Затем я опять прилег и попытался уснуть, но вместо этого снова начал бороться с мраком. Дождь на дворе перестал, и не слышно было ни звука. Я долго прислушивался и не успокоился, пока не услышал шаги на улице – по всей видимости, это прошел полицейский. Потом я стал щелкать пальцами и смеяться. Ха-ха! Черт возьми! В голову мне пришло новое, небывалое слово. Я приподнимаюсь на койке и говорю: «Кубоа», – такого слова нет в языке, я сам его выдумал.

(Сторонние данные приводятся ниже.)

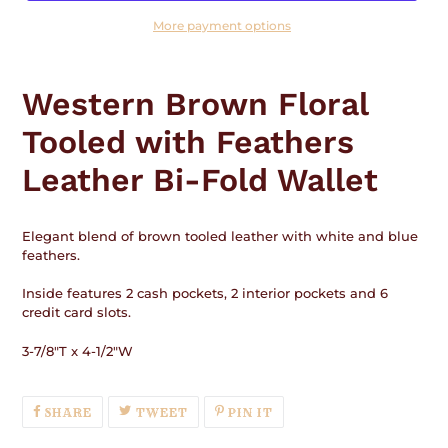
More payment options
Adding
product
Western Brown Floral
to
your
Tooled with Feathers
cart
Leather Bi-Fold Wallet
Elegant blend of brown tooled leather with white and blue
feathers.
Inside features 2 cash pockets, 2 interior pockets and 6
credit card slots.
3-7/8"T x 4-1/2"W
SHARE
TWEET
PIN
SHARE
TWEET
PIN IT
ON
ON
ON
FACEBOOK
TWITTER
PINTEREST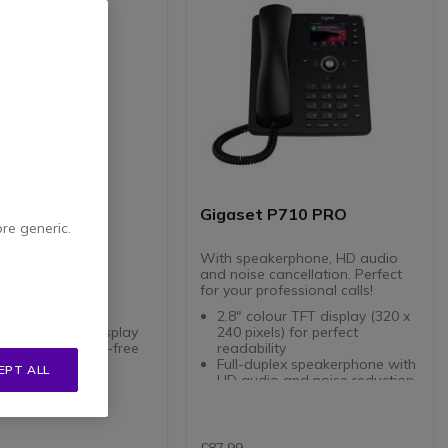
 CL660HX
Gigaset P710 PRO
ore generic.
ECT telephone
With speakerphone, HD audio
and noise cancellation. Perfect
one extention
for your professional calls!
ss DECT
and intuitive
2.8" colour TFT display (320 x
T backlit color display
240 pixels) for perfect
e, even in hands-free
readability
Full-duplex speakerphone with
EPT ALL
navigation key
HD audio and noise reduction
headphone jack
4 programmable LED function
4.7 of 34 Reviews
keys with Smart Label
2 Gigabit Ethernet RJ45 ports
with PoE support (IEEE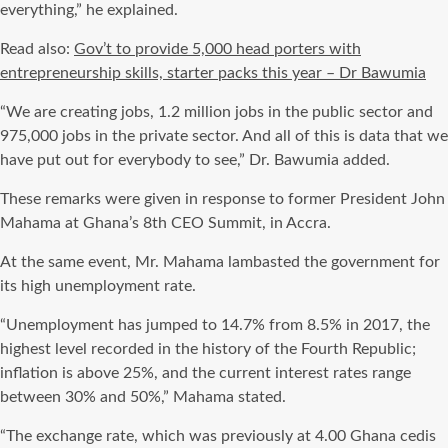
everything,” he explained.
Read also:
Gov’t to provide 5,000 head porters with
entrepreneurship skills, starter packs this year – Dr Bawumia
“We are creating jobs, 1.2 million jobs in the public sector and
975,000 jobs in the private sector. And all of this is data that we
have put out for everybody to see,” Dr. Bawumia added.
These remarks were given in response to former President John
Mahama at Ghana’s 8th CEO Summit, in Accra.
At the same event, Mr. Mahama lambasted the government for
its high unemployment rate.
“Unemployment has jumped to 14.7% from 8.5% in 2017, the
highest level recorded in the history of the Fourth Republic;
inflation is above 25%, and the current interest rates range
between 30% and 50%,” Mahama stated.
“The exchange rate, which was previously at 4.00 Ghana cedis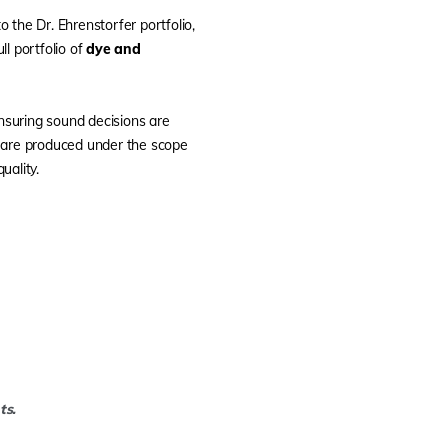
o the Dr. Ehrenstorfer portfolio,
ull portfolio of
dye and
ensuring sound decisions are
s are produced under the scope
uality.
ts.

Как и всякое слово, оно состоит из букв, видит Бог. Да, брат, ты создал слово… «Кубоа»… оно имеет огромное значение для грамматики.
Это слово четко рисовалось передо мной во мраке.
Теперь я сижу на койке, широко раскрыв глаза, поражаюсь своей находке и смеюсь от радости. Я говорю шепотом: меня ведь могут подслушать, а я хочу сохранить свое изобретение в тайне. От голода мною овладело ликующее безумие: боль надо мной не властна, мысль не знает удержу. Она делает непостижимый скачок, пытаясь уяснить смысл нового слова, придуманного мною. Нет, оно вовсе не значит «Бог» или «Тиволи», и с какой стати должно оно обозначать «зверинец»? Стиснув кулаки, я повторяю: «С какой стати должно оно обозначать зверинец?» Если вдуматься, оно не может значить «висячий замок» или «восход солнца». Но смысл его отыскать не так уж трудно. Я подожду, предоставлю дело времени. А покамест можно поспать.